▶ _PROBLEMS TO WORK ON_
• a. In the text about the debate between Atkins and Rupert Sheldrake, what rate did the interviewer say you would expect, and what rate was actually obtained?
• b. Please continue the text about the debate between Atkins and Rupert Sheldrake from where it stops.

TEXT SECTION below:

Interviewer: On the other hand when he produces his evidence, he said 25% was what you would expect, but what he got was 45%, that is remarkable.


Atkins: No, that’s just playing with statistics.


Interviewer: Let’s put that to Rupert. Rupert Sheldrake, he says you’re just playing with statistics. He doesn’t believe a word of it. What do you say to him?


Rupert: Well I’d like to ask him if he’s actually read the evidence? May I ask you Professor Atkins if you’ve actually studied any of this evidence or any other evidence?


Atkins: No, but I would be very suspicious of it.


Rupert: Of course, being suspicious of it in advance of seeing it is normally called prejudice.


Atkins: Yes, there’s always reason to believe in bizarre phenomena by looking into alternative explanations within the scientific milieu. For example people guessing, because of a particular time of day that someone’s going to call.


Rupert: These tests exclude that, you seemed to have missed the point of the experiments. They’re done by random selection. You know, I started from the kinds of objections you’re putting forward, that’s the starting point, then we try to go on and test those in rigorous scientific tests.


Atkins: But they’re not rigorous.


Rupert: How do you know? You don’t know a thing about it, you haven’t looked at the evidence. I think you’re talking from a point of view of prejudice, dogma and frankly lack of information. I would never presume to comment on your experiments in chemistry without reading them.



Notice that Atkins hasn't even read the research he is criticizing. Without reading, he comments that the effects are "statistically insignificant" while in fact the research shows extremely strong statistical significance of billions to one against the chance hypothesis. He also attacks the research for a flaw that is already addressed by the experimental design. Yes, the hubris of the dogmatics of orthodoxy is quite something to behold!

8 comments:

Unknown said...

And most of the listeners don't know that the "skeptic" doesn't know what he talks about and tend to believe him since he's more mainstream.

Unknown said...

You can't just posit the existence of some entity whose whole structure does not accord with the established scientific paradigm without explaining the mechanism of action or how it is that such a new paradigm is useful.

End of TEXT SECTION.
MATERIAL SHOWN below:

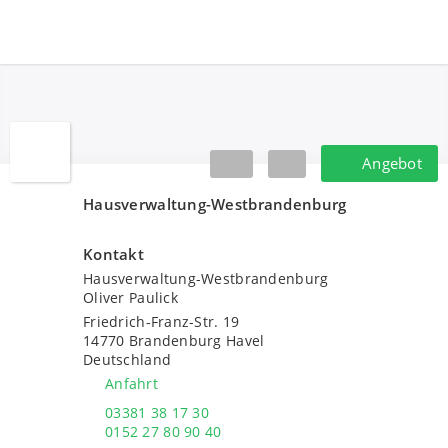
Hausverwaltung-Westbrandenburg
Angebot
Angebot
Hausverwaltung-Westbrandenburg
Kontakt
Hausverwaltung-Westbrandenburg
Oliver Paulick
Friedrich-Franz-Str. 19
14770
Brandenburg Havel
Deutschland
Anfahrt
03381 38 17 30
0152 27 80 90 40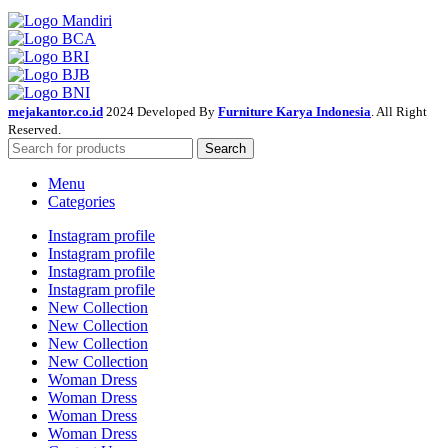
mejakantor.co.id
2024 Developed By
Furniture Karya Indonesia
. All Right
Reserved.
Search
Menu
Categories
Instagram profile
Instagram profile
Instagram profile
Instagram profile
New Collection
New Collection
New Collection
New Collection
Woman Dress
Woman Dress
Woman Dress
Woman Dress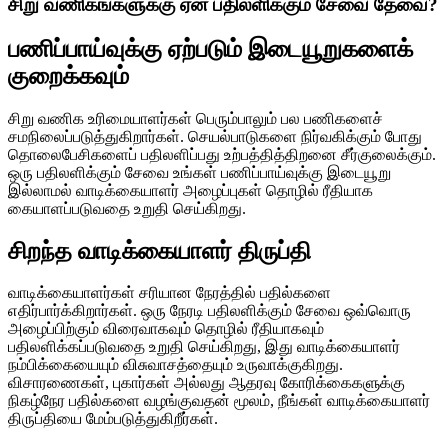
சிறு வணிகங்களுக்கு ஏன் பதிலளிக்கும் சேவை தேவை?
பணிப்பாய்வுக்கு ஏற்படும் இடையூறுகளைக்
குறைக்கவும்
சிறு வணிக உரிமையாளர்கள் பெரும்பாலும் பல பணிகளைச்
சமநிலைப்படுத்துகிறார்கள். செயல்பாடுகளை நிர்வகிக்கும் போது
தொலைபேசிகளைப் பதிலளிப்பது உற்பத்தித்திறனை சீர்குலைக்கும்.
ஒரு பதிலளிக்கும் சேவை உங்கள் பணிப்பாய்வுக்கு இடையூறு
இல்லாமல் வாடிக்கையாளர் அழைப்புகள் தொழில் ரீதியாக
கையாளப்படுவதை உறுதி செய்கிறது.
சிறந்த வாடிக்கையாளர் திருப்தி
வாடிக்கையாளர்கள் சரியான நேரத்தில் பதில்களை
எதிர்பார்க்கிறார்கள். ஒரு நேரடி பதிலளிக்கும் சேவை ஒவ்வொரு
அழைப்பிற்கும் விரைவாகவும் தொழில் ரீதியாகவும்
பதிலளிக்கப்படுவதை உறுதி செய்கிறது, இது வாடிக்கையாளர்
நம்பிக்கையையும் விசுவாசத்தையும் உருவாக்குகிறது.
விசாரணைகள், புகார்கள் அல்லது ஆதரவு கோரிக்கைகளுக்கு
நிகழ்நேர பதில்களை வழங்குவதன் மூலம், நீங்கள் வாடிக்கையாளர்
திருப்தியை மேம்படுத்துகிறீர்கள்.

End of MATERIAL SHOWN.

▶ _SOLVED TASKS_
• a. You would expect 25%, but the result was 45%.

• b.
Until people in the "psi phenomenon" research field are able to produce some interesting and useful results that use their findings, the majority of the scientific community will remain sceptical about its veracity--statistical significance or not.

M.C. said...

You can't just posit the existence of some entity whose whole structure does not accord with the established scientific paradigm without explaining the mechanism of action or how it is that such a new paradigm is useful.

That's why Sheldrake expounds at great length on the usefulness of morphic resonance in understanding a great number of holistic phenomena in his books The Presence of the Past and A New Science of Life.

I'd recommend you start with The Presence of the Past, as it is a clearer and more general elucidation of the theory. You should be able to find a copy at your university library.

M.C. said...

One more thing mavaddat,

This blog entry is a commentary on how Peter Atkins was criticizing a research paper he hadn't even read, making assumptions about the research paper that were demonstrably incorrect.

Surely you are not intending to defend Atkins actions by posting your response here, right?

Unknown said...

Surely you are not intending to defend Atkins actions by posting your response here, right?

I think Atkins was clearly being lazy. Intellectual laziness is not defensible.

I will check out Presence of the Past, and get back to you. And you were right: my university library did have it.

Unknown said...

As I have said before, I think that until those working in the psi phenomenon field are able to make positive predictions that are useful (as opposed to the apparently ad hoc approach being used now) people will continue to take a very lazy attitude toward the explanation of the phenomena in question. It just does not seem important.

To clarify what I mean by ad hoc explanations, Sheldrake seems to be willing to just look wherever he can to find hitherto inexplicable correlation-at-a-distance, and then he applies the theory of morphic resonance to it in retrospect as an "explanation" of the peculiar effect in question. This is not good science, however, since his theory isn't actually making any predictions about where we should expect to find morphic resonance at work. Thus, it seems the theory itself can never be useful, since it is always and only ever applied retrospectively.

M.C. said...

mavaddat,

Sheldrake offers predictions and conducts tests of those predictions of his theory, as covered in The Presence of the Past and A New Science of Life.

Paprika said...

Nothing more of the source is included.